_Consegna dell'esercizio_
Continua la discussione del forum sul modulo F24 pagato due volte, scrivendo il seguito a partire dall'ultima frase riportata.

_Testo riportato_
=====

# Forum Argomenti di discussione F24 e invii telematici  F24 pagato doppio (due distinti versamenti identici e due distinti F24 identici)

## esco

A causa di un disguido con la banca in data 16.10.2012 è stato eseguito un doppio pagamento del modulo F24, con l'emissione di due F24 identici e due prelievi sono registrati sull'estratto conto.
I pagamenti sono relativi a: 
- sezione erario 
codici tributo/rateizz/periodo
2001-0405-2012
1668-0000-2012
2003-0405-2011
1668-0000-2011 
- sezione regioni 
cod-regione/tributo/rateizz/periodo
06-3800-0405-2011
06-3805-0000-2011
06-3812-0405-2012
06-3805-0000-2012 
come recuperare?

----------


## CED I CONTABILI SRLS

Per "recuperare" l'importo versato, deve fare richiesta di rimborso o di recupero del credito in carta semplice all'agenzia delle entrate, ovvero dichiarare nel quadro RX con la presentazione del prossimo Unico; visti i tempi lunghi, le consiglio di optare per la compensazione.
Dimostrando il doppio errato pagamento, se si reca di persona, le daranno una ricevuta di attestazione del credito (da conservare) sulla quale saranno indicati i codici tributo a credito da utilizzare in compensazione fin da subito.

=====

_Materiale mostrato_
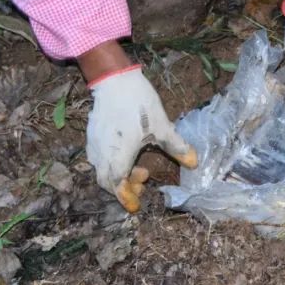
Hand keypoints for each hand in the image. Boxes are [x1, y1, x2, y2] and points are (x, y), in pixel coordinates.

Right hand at [85, 65, 197, 211]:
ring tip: (140, 166)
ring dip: (119, 175)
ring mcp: (94, 144)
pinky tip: (128, 154)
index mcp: (119, 155)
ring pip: (102, 170)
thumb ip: (176, 146)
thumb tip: (193, 163)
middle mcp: (102, 153)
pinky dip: (112, 164)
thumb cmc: (138, 103)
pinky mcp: (92, 135)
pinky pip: (98, 158)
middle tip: (144, 180)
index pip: (117, 186)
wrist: (114, 78)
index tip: (136, 206)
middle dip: (125, 187)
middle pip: (107, 181)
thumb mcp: (162, 126)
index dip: (126, 198)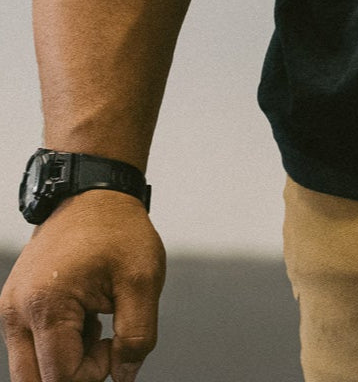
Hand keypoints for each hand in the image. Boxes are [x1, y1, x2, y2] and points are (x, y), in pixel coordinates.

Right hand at [0, 190, 164, 381]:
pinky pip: (31, 348)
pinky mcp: (15, 306)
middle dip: (75, 373)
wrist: (94, 194)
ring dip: (66, 360)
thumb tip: (124, 378)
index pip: (60, 378)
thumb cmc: (120, 231)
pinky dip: (59, 344)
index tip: (118, 341)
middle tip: (105, 339)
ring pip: (31, 370)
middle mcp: (17, 312)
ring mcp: (11, 309)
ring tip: (95, 321)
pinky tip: (84, 314)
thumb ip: (137, 336)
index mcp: (47, 305)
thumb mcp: (143, 279)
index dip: (95, 372)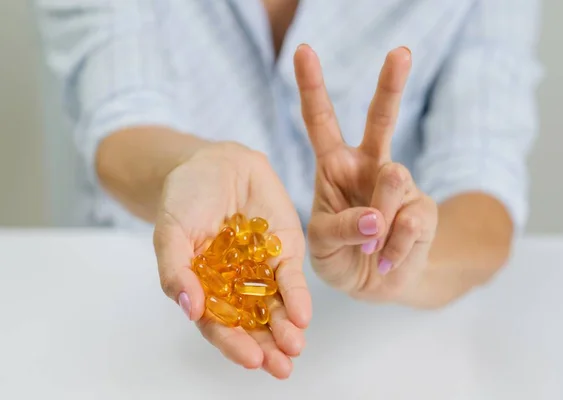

=====

_Risposta al problema_
Se invece spedisce la lettera, deve attendere l'esito e quindi la risposta dell'agenzia.

----------


## esco

Mi sono recato alla AdE, spero di aver trovato il funzionario competente, che mi ha indicato la seguente procedura: 
1-  Presentare all’Agenzia delle Entrate una lettera di spiegazione con l'indicazione delle variazioni dei “Codice tributo” e “Anno di riferimento” per la sezione “Imposte dirette” (variando tutti i codici in 2001 e tutte le date in 2011) e per la sezione “regioni” (variando tutti i codici in 3800 e tutte le date in 2011). 
2-  Presentare una Dichiarazione dei redditi relativa al 2011 integrativa inserendo il credito proveniente dal doppio F24 che sarà subito utilizzabile per pagare un nuovo F24. 
che fare?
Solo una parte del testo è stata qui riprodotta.